Abstract
Purpose
Although small rectal carcinoid tumors can be treated using local excision, complete resection can be difficult because tumors are located in the submucosal layer. We evaluate the factors associated with pathologically complete local resection of rectal carcinoid tumors.
Methods
Data were analyzed of 161 patients with 166 rectal carcinoid tumors who underwent local excision with curative intent from January 2001 to December 2010. A pathologically complete resection (P-CR) was defined as an en bloc resection with tumor-free lateral and deep margins. The study classified treatments into three categories for analysis: conventional polypectomy (including strip biopsy, snare polypectomy, and hot biopsy), advanced endoscopic techniques (including endoscopic mucosal resection with cap and endoscopic submucosal dissection), and surgical local excision (including transanal excision and transanal endoscopic microsurgery). We evaluated the P-CR rate according to treatment method, tumor size, initial endoscopic impression and the use of endoscopic ultrasound (EUS) or transrectal ultrasound (TRUS).
Results
The mean tumor size was 5.51 ± 2.43 mm (range 2–18 mm) and all lesions were confined to the submucosal layer.
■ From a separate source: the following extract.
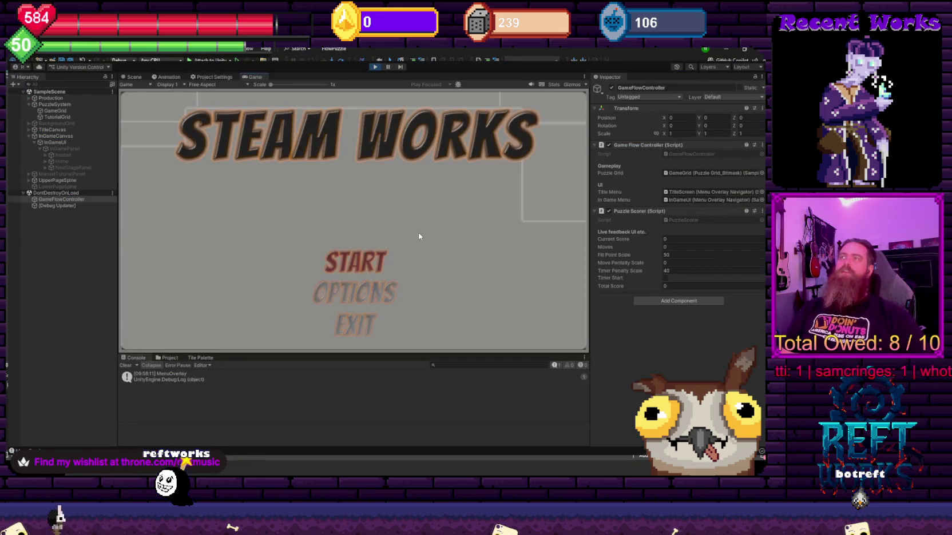
Start the game from the title menu and rotate the first tiles of the pipe path.
{"action": "key", "text": "Return"}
The P-CR rates were 30.9, 72.0, and 81.8 % for conventional polypectomy, advanced endoscopic techniques, and surgical local excision, respectively. Univariate analysis showed that P-CR was associated with treatment method, use of EUS or TRUS, and initial endoscopic impression. Multivariate analysis showed that only treatment method was associated with P-CR.
Conclusion
Pathologically complete resection of small rectal carcinoid tumors was more likely to be achieved when using advanced endoscopic techniques or surgical local excision rather than conventional polypectomy.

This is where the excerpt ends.